While guidelines are meant to act as a ‘rule’ book, leave room for creativity so your brand can grow and evolve. It’s possible to stay consistent without making everything look the same.
Deck out your office
The design and decoration of your office is an opportunity to extend your brand aesthetic outside your logo. Take elements from your brand guidelines and incorporate them in your work space. Don’t be loud or obnoxious, plastering your logo everywhere or colouring everything in brand colours. Be creative and tasteful! If your logo has angles, go with a geometric theme. If your primary brand color is red, use it as an accent.

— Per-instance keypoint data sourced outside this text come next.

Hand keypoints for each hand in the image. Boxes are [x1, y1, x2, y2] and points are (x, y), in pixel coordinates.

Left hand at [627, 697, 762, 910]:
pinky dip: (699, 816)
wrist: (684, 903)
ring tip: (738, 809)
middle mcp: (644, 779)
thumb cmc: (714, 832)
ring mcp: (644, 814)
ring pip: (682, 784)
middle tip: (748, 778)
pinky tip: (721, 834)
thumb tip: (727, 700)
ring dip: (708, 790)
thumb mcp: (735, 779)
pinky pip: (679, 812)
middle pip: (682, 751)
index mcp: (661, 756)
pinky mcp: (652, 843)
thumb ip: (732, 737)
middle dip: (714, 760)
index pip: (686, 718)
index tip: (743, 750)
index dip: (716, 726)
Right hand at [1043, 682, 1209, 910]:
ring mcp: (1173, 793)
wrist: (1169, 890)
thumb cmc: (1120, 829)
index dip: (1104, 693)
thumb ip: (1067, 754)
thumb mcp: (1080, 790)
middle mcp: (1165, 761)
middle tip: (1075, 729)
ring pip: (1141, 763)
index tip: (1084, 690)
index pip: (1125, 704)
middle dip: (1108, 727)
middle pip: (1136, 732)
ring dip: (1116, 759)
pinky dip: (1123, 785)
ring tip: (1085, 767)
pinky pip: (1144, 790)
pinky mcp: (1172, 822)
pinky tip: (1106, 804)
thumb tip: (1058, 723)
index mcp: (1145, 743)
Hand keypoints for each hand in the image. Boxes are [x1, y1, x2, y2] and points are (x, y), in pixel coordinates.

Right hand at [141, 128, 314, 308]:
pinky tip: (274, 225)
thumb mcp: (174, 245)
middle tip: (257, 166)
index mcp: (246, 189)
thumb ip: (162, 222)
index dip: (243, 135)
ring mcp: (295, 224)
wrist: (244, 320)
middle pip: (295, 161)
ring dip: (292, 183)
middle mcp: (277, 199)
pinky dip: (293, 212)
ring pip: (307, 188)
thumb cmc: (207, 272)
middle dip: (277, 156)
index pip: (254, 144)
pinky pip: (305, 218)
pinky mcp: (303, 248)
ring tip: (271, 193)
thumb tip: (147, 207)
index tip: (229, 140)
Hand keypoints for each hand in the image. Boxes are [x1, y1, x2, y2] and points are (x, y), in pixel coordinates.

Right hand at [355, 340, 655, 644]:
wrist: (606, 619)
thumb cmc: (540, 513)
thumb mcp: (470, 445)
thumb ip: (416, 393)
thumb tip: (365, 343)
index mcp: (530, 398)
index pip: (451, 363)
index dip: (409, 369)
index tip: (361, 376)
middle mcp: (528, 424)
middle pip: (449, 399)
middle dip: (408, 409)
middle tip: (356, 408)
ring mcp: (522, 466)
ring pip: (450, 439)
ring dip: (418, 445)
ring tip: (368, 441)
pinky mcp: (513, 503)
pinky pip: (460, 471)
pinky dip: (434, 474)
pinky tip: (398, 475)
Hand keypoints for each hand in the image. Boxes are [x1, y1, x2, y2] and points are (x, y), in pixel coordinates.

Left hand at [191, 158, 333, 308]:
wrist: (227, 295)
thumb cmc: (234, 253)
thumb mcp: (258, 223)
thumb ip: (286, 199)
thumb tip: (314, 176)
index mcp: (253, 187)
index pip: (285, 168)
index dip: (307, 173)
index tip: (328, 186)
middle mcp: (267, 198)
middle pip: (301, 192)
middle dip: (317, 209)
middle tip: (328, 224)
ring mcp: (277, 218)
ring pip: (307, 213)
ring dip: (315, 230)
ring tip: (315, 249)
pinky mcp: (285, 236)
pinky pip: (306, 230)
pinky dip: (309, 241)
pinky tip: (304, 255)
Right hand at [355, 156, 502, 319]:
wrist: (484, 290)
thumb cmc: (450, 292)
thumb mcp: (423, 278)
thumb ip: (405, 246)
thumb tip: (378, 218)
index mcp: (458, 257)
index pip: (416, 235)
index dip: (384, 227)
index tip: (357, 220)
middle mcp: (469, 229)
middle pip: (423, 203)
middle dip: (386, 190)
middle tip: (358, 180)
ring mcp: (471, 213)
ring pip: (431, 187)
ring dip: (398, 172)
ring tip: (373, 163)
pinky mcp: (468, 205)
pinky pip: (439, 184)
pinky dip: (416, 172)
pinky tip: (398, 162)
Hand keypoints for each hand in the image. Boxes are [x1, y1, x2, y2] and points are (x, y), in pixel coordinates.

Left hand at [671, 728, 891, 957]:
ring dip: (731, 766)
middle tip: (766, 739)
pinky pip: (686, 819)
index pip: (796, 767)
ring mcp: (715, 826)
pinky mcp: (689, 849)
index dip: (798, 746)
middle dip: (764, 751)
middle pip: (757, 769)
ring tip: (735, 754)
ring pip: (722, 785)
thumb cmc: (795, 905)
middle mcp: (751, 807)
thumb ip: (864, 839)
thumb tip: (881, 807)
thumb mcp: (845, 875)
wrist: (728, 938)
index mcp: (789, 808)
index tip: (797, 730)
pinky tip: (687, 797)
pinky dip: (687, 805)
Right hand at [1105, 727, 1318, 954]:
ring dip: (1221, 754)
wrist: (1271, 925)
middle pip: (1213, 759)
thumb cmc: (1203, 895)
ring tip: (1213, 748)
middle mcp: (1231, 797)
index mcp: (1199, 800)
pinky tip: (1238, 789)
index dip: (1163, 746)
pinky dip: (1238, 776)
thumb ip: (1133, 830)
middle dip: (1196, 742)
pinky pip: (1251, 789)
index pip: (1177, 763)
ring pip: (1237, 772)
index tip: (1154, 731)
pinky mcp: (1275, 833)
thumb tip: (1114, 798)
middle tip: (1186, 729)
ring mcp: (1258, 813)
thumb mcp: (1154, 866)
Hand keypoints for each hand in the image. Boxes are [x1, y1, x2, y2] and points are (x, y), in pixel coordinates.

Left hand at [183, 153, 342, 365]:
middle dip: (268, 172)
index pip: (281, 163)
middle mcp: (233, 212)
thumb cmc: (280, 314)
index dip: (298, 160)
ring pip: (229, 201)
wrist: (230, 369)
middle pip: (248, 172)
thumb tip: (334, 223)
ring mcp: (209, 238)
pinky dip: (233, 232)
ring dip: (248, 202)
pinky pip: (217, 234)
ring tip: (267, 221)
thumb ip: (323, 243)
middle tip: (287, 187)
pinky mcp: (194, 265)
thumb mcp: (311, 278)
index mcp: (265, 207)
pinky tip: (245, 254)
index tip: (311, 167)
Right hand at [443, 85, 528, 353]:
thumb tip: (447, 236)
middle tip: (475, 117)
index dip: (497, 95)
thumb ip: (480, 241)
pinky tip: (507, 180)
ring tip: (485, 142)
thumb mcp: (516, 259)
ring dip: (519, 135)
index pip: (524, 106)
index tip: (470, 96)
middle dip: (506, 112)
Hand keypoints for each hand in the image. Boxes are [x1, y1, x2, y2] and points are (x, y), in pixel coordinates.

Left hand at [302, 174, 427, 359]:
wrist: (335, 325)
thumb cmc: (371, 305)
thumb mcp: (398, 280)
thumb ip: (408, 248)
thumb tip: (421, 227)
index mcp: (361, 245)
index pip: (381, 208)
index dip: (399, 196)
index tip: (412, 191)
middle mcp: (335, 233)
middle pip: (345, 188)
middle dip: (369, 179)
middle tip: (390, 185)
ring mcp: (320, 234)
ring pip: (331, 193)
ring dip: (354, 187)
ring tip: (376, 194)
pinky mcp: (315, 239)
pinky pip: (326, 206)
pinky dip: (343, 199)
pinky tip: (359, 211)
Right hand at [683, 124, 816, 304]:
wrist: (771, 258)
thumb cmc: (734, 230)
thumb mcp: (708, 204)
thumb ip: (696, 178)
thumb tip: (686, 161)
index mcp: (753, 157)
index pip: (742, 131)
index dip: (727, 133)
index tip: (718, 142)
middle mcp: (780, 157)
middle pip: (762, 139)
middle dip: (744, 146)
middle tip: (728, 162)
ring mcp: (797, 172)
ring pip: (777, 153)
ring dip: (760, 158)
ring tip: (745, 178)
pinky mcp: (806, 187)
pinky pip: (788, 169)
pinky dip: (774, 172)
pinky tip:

It doesn’t start and finish with your logo. Consider how your style translates into interior design. Is your company more industrial, modern or traditional? How do you want visitors to perceive you? Whether it’s fun and creative or serious and professional, it should be reflective of your companies overall brand and work space.
Show some personality
How your brand sounds is just as important as how it looks. Figure out your company voice and how it translates into words. By doing this, you’ll ensure the sort of language used throughout your business is cohesive and reflective of your values. Ask yourself the following questions to help define your brand’s voice:
- What values or goals do you want to come through in your language?
- What emotions do you wish to trigger?
- What will be your writing style? (ie. Formal or playful)
- What tone will appeal best to your target audience?
Once you’ve determined your voice, create an outline giving examples of certain words and phrases that suit the tone. Then, do the same for words that don’t fit. For a successful brand, you need a consistent voice for all touch points, from website content to how you answer the phone. Don’t be afraid to add character and personality. Having a great persona can frame your company as being trustworthy, or cutting-edge, and so on. Use your voice to stand out from the competition and solidifying your unique selling point.
Be your brand
Your brand is more than your products, services or building stamped with a logo. It’s your company as a whole and everything it stands for. Your brand is your team, the coffee you drink, your email signature, and more. Control the perception of your company with rigid brand guidelines and a brand identity that exists in everything you do.